### [What is needed]
Copy out the text of every row, swapping each "Purwakarta" for "PURWAKARTA" and changing nothing else. Leave the pictures out of your answer.

### [Data extracts]
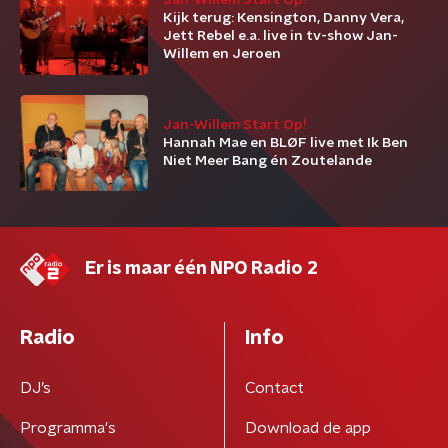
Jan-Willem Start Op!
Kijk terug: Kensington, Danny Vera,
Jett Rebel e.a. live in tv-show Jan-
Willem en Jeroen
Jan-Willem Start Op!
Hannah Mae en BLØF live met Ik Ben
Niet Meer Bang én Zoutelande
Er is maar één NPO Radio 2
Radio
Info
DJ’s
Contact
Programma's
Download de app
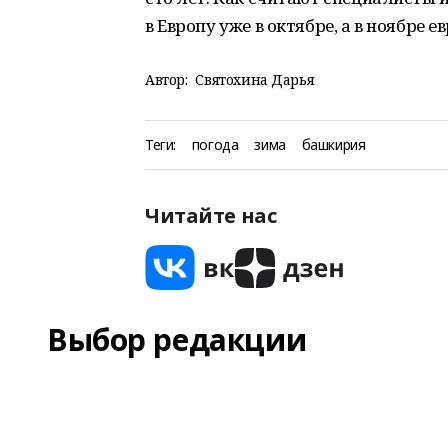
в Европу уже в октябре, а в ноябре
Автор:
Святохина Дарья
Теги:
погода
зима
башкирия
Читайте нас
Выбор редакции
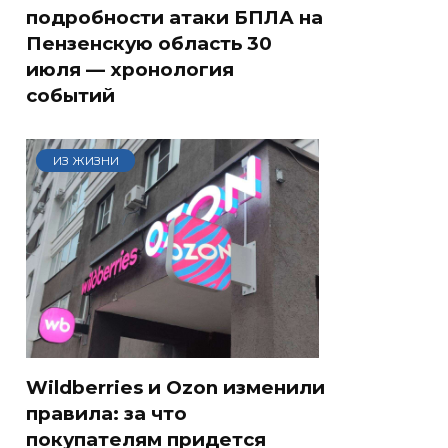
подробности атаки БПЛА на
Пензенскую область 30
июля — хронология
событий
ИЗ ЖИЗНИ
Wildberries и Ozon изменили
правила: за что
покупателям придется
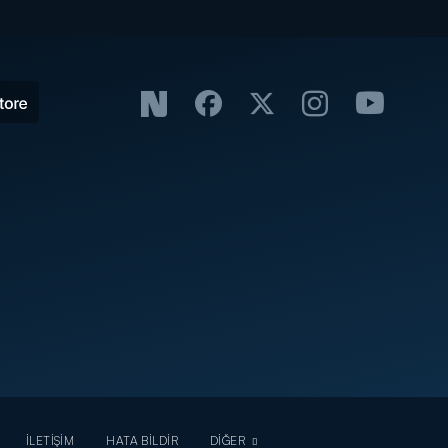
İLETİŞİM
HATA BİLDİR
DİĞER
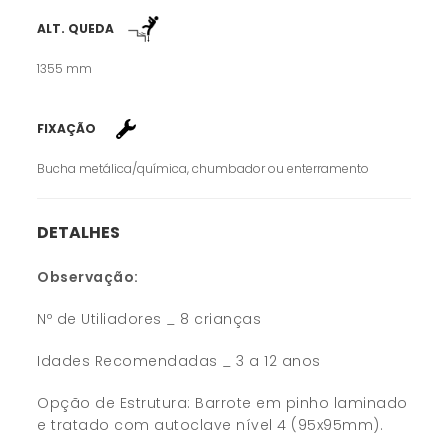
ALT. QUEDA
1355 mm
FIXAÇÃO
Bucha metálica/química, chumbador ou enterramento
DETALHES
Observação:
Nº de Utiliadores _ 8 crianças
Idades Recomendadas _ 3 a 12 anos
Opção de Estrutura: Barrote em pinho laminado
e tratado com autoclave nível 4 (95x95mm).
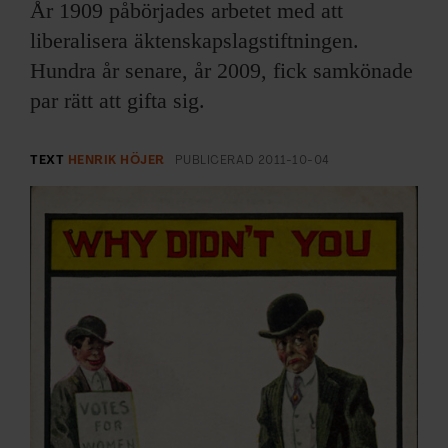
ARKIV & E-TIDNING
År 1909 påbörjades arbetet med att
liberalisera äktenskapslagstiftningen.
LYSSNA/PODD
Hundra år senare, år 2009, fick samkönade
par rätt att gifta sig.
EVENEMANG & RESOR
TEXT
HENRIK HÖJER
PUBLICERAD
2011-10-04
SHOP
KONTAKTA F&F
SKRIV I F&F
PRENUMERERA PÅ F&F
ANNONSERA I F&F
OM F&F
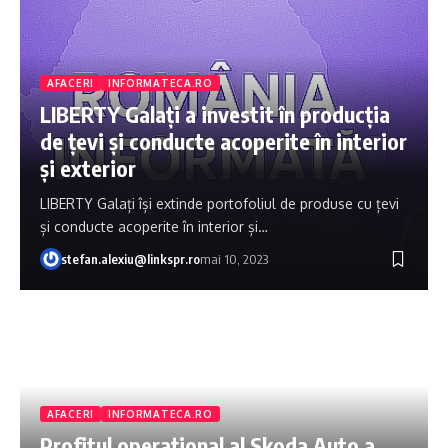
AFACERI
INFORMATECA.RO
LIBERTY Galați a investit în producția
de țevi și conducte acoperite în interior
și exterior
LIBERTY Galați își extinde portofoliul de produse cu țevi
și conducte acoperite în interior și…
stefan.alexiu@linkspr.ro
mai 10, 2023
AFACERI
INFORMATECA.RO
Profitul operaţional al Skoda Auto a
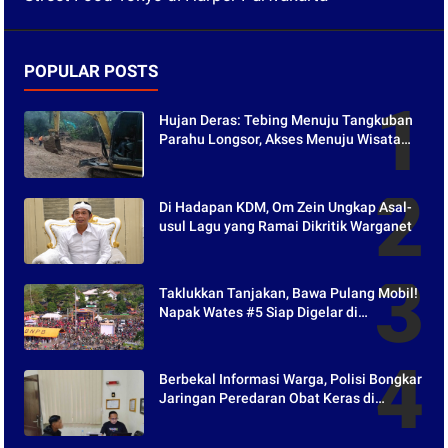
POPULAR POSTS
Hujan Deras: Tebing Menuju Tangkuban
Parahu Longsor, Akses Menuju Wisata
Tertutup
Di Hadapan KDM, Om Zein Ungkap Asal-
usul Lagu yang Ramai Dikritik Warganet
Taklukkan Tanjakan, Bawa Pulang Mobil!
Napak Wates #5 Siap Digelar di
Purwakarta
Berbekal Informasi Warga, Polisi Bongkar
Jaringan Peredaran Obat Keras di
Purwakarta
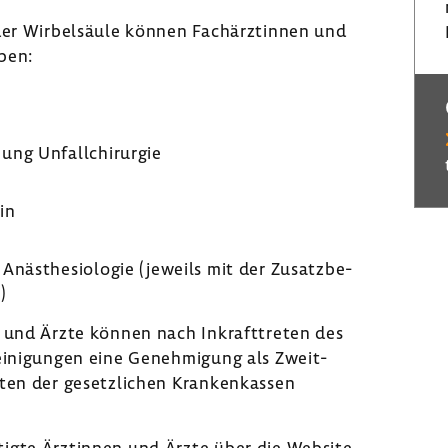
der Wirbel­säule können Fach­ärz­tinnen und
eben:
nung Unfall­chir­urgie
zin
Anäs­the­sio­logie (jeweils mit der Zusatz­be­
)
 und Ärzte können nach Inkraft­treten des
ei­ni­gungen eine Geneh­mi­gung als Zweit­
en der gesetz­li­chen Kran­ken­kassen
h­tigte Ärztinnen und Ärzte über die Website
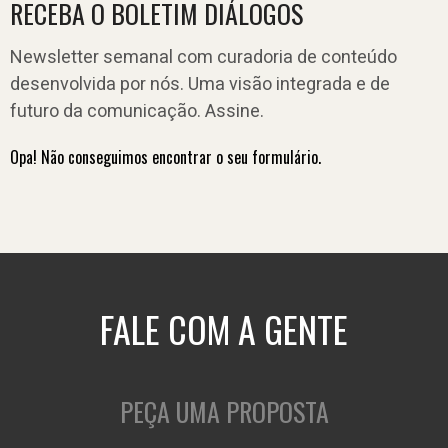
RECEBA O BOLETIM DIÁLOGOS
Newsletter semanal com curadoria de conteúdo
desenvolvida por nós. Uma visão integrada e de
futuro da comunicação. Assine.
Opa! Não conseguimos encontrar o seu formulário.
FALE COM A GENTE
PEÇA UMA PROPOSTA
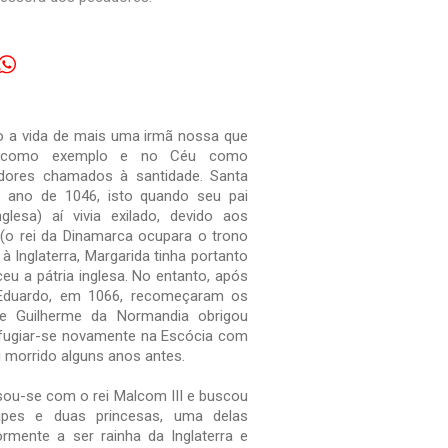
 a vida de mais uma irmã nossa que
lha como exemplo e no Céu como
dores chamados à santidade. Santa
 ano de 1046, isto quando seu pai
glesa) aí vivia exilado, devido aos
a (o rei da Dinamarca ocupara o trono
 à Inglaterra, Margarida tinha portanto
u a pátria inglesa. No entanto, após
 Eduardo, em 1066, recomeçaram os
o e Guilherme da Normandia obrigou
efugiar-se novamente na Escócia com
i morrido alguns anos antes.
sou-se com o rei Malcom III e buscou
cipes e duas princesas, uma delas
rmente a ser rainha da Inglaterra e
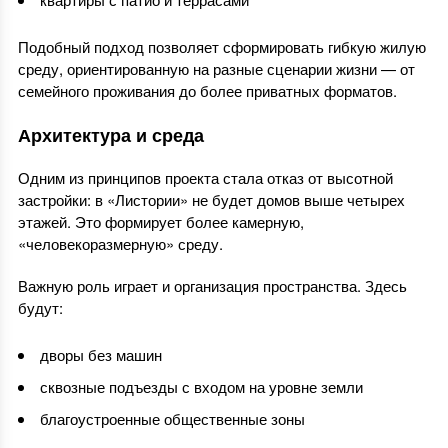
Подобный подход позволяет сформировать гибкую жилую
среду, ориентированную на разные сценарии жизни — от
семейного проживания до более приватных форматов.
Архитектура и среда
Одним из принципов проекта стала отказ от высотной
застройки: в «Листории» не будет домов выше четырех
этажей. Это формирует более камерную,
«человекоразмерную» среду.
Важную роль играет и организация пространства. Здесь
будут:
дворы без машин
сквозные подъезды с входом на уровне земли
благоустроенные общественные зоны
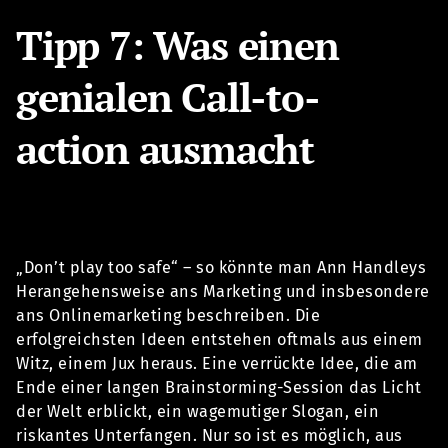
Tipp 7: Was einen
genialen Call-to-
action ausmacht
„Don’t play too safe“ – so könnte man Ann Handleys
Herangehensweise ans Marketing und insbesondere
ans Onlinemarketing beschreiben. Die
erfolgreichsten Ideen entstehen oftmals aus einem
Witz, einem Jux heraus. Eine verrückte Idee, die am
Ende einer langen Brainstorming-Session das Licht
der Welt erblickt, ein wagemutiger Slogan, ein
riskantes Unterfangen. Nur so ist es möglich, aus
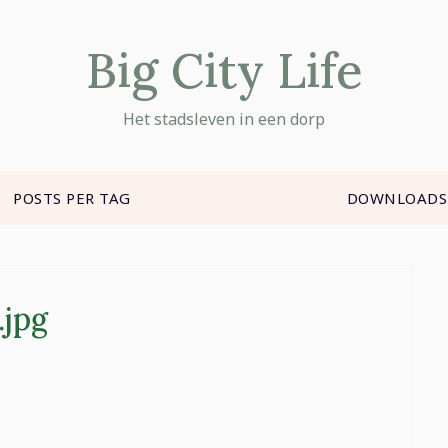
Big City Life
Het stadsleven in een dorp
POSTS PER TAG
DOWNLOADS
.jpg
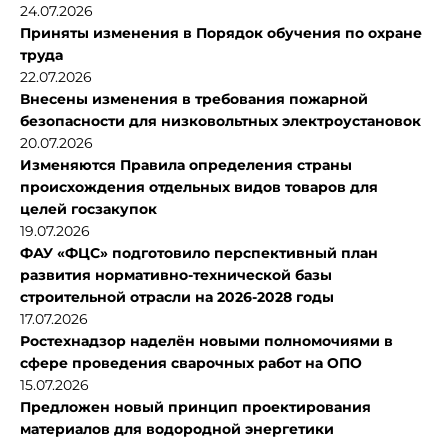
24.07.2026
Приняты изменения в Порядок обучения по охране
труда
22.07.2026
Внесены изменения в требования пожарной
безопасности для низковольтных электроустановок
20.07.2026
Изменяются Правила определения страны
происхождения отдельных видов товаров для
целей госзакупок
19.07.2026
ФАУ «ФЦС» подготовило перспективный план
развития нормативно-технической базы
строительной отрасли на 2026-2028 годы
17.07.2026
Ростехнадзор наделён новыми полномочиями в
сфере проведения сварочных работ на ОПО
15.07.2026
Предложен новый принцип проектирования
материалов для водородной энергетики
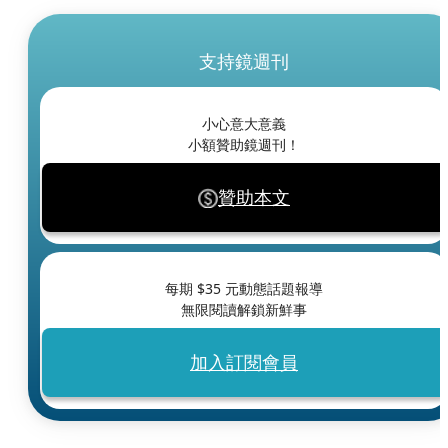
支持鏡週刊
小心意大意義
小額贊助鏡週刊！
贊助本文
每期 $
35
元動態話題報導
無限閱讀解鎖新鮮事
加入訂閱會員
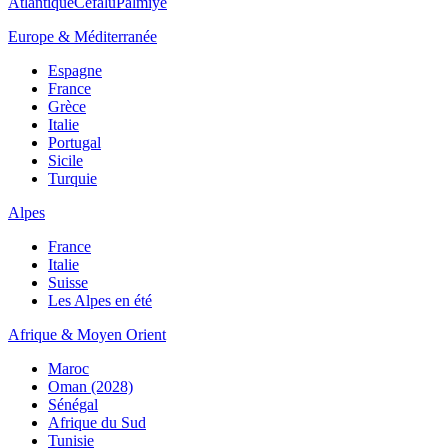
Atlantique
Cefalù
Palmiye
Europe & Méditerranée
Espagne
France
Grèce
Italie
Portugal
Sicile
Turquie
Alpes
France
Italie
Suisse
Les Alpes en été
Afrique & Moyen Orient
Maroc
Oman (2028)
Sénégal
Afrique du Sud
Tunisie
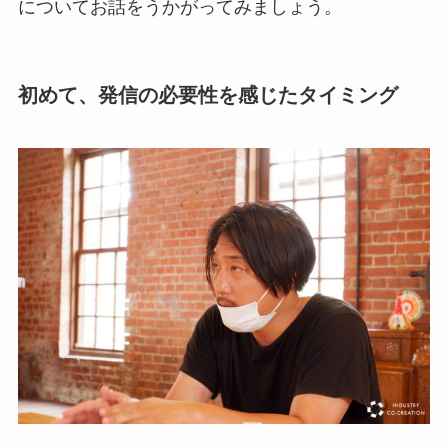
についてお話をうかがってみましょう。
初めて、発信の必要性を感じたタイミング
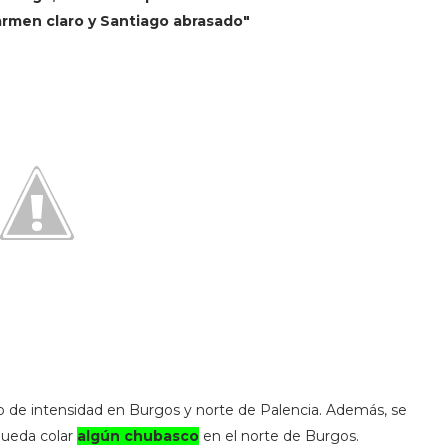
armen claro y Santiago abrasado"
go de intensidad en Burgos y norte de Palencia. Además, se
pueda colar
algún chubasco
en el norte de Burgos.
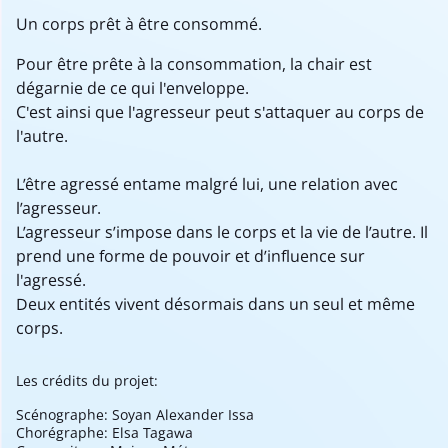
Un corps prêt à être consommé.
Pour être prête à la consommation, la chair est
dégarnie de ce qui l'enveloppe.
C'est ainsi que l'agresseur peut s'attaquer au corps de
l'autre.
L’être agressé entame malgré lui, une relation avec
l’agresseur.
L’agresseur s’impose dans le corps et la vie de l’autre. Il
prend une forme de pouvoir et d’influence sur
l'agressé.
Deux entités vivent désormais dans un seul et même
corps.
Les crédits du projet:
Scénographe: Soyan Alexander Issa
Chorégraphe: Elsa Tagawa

### [Solution below]
Jan-Willem Start Op!
Kijk terug: Kensington, Danny Vera,
Jett Rebel e.a. live in tv-show Jan-
Willem en Jeroen
Jan-Willem Start Op!
Hannah Mae en BLØF live met Ik Ben
Niet Meer Bang én Zoutelande
Er is maar één NPO Radio 2
Radio
Info
DJ’s
Contact
Programma's
Download de app
в Европу уже в октябре, а в ноябре
Автор:
Святохина Дарья
Теги:
погода
зима
башкирия
Читайте нас
Выбор редакции
подробности атаки БПЛА на
Пензенскую область 30
июля — хронология
событий
ИЗ ЖИЗНИ
Wildberries и Ozon изменили
правила: за что
покупателям придется
İLETİŞİM
HATA BİLDİR
DİĞER
ALT. QUEDA
1355 mm
FIXAÇÃO
Bucha metálica/química, chumbador ou enterramento
DETALHES
Observação:
Nº de Utiliadores _ 8 crianças
Idades Recomendadas _ 3 a 12 anos
Opção de Estrutura: Barrote em pinho laminado
e tratado com autoclave nível 4 (95x95mm).
ARKIV & E-TIDNING
År 1909 påbörjades arbetet med att
liberalisera äktenskapslagstiftningen.
LYSSNA/PODD
Hundra år senare, år 2009, fick samkönade
par rätt att gifta sig.
EVENEMANG & RESOR
TEXT
HENRIK HÖJER
PUBLICERAD
2011-10-04
SHOP
KONTAKTA F&F
SKRIV I F&F
PRENUMERERA PÅ F&F
ANNONSERA I F&F
OM F&F
AFACERI
INFORMATECA.RO
LIBERTY Galați a investit în producția
de țevi și conducte acoperite în interior
și exterior
LIBERTY Galați își extinde portofoliul de produse cu țevi
și conducte acoperite în interior și…
stefan.alexiu@linkspr.ro
mai 10, 2023
AFACERI
INFORMATECA.RO
Profitul operaţional al Skoda Auto a
POPULAR POSTS
Hujan Deras: Tebing Menuju Tangkuban
Parahu Longsor, Akses Menuju Wisata
Tertutup
Di Hadapan KDM, Om Zein Ungkap Asal-
usul Lagu yang Ramai Dikritik Warganet
Taklukkan Tanjakan, Bawa Pulang Mobil!
Napak Wates #5 Siap Digelar di
PURWAKARTA
Berbekal Informasi Warga, Polisi Bongkar
Jaringan Peredaran Obat Keras di
PURWAKARTA
der Wirbel­säule können Fach­ärz­tinnen und
eben:
nung Unfall­chir­urgie
zin
Anäs­the­sio­logie (jeweils mit der Zusatz­be­
)
 und Ärzte können nach Inkraft­treten des
ei­ni­gungen eine Geneh­mi­gung als Zweit­
en der gesetz­li­chen Kran­ken­kassen
h­tigte Ärztinnen und Ärzte über die Website
RECEBA O BOLETIM DIÁLOGOS
Newsletter semanal com curadoria de conteúdo
desenvolvida por nós. Uma visão integrada e de
futuro da comunicação. Assine.
Opa! Não conseguimos encontrar o seu formulário.
FALE COM A GENTE
PEÇA UMA PROPOSTA
 a vida de mais uma irmã nossa que
lha como exemplo e no Céu como
dores chamados à santidade. Santa
 ano de 1046, isto quando seu pai
glesa) aí vivia exilado, devido aos
a (o rei da Dinamarca ocupara o trono
 à Inglaterra, Margarida tinha portanto
u a pátria inglesa. No entanto, após
 Eduardo, em 1066, recomeçaram os
o e Guilherme da Normandia obrigou
efugiar-se novamente na Escócia com
i morrido alguns anos antes.
sou-se com o rei Malcom III e buscou
cipes e duas princesas, uma delas
rmente a ser rainha da Inglaterra e
Подобный подход позволяет сформировать гибкую жилую
среду, ориентированную на разные сценарии жизни — от
семейного проживания до более приватных форматов.
Архитектура и среда
Одним из принципов проекта стала отказ от высотной
застройки: в «Листории» не будет домов выше четырех
этажей. Это формирует более камерную,
«человекоразмерную» среду.
Важную роль играет и организация пространства. Здесь
будут:
дворы без машин
сквозные подъезды с входом на уровне земли
благоустроенные общественные зоны
Tipp 7: Was einen
genialen Call-to-
action ausmacht
„Don’t play too safe“ – so könnte man Ann Handleys
Herangehensweise ans Marketing und insbesondere
ans Onlinemarketing beschreiben. Die
erfolgreichsten Ideen entstehen oftmals aus einem
Witz, einem Jux heraus. Eine verrückte Idee, die am
Ende einer langen Brainstorming-Session das Licht
der Welt erblickt, ein wagemutiger Slogan, ein
riskantes Unterfangen. Nur so ist es möglich, aus
Big City Life
Het stadsleven in een dorp
POSTS PER TAG
DOWNLOADS
.jpg
24.07.2026
Приняты изменения в Порядок обучения по охране
труда
22.07.2026
Внесены изменения в требования пожарной
безопасности для низковольтных электроустановок
20.07.2026
Изменяются Правила определения страны
происхождения отдельных видов товаров для
целей госзакупок
19.07.2026
ФАУ «ФЦС» подготовило перспективный план
развития нормативно-технической базы
строительной отрасли на 2026-2028 годы
17.07.2026
Ростехнадзор наделён новыми полномочиями в
сфере проведения сварочных работ на ОПО
15.07.2026
Предложен новый принцип проектирования
материалов для водородной энергетики
支持鏡週刊
小心意大意義
小額贊助鏡週刊！
贊助本文
每期 $
35
元動態話題報導
無限閱讀解鎖新鮮事
加入訂閱會員
Atlantique
Cefalù
Palmiye
Europe & Méditerranée
Espagne
France
Grèce
Italie
Portugal
Sicile
Turquie
Alpes
France
Italie
Suisse
Les Alpes en été
Afrique & Moyen Orient
Maroc
Oman (2028)
Sénégal
Afrique du Sud
Tunisie
についてお話をうかがってみましょう。
初めて、発信の必要性を感じたタイミング
armen claro y Santiago abrasado"
go de intensidad en Burgos y norte de Palencia. Además, se
pueda colar
algún chubasco
en el norte de Burgos.
Un corps prêt à être consommé.
Pour être prête à la consommation, la chair est
dégarnie de ce qui l'enveloppe.
C'est ainsi que l'agresseur peut s'attaquer au corps de
l'autre.
L’être agressé entame malgré lui, une relation avec
l’agresseur.
L’agresseur s’impose dans le corps et la vie de l’autre. Il
prend une forme de pouvoir et d’influence sur
l'agressé.
Deux entités vivent désormais dans un seul et même
corps.
Les crédits du projet:
Scénographe: Soyan Alexander Issa
Chorégraphe: Elsa Tagawa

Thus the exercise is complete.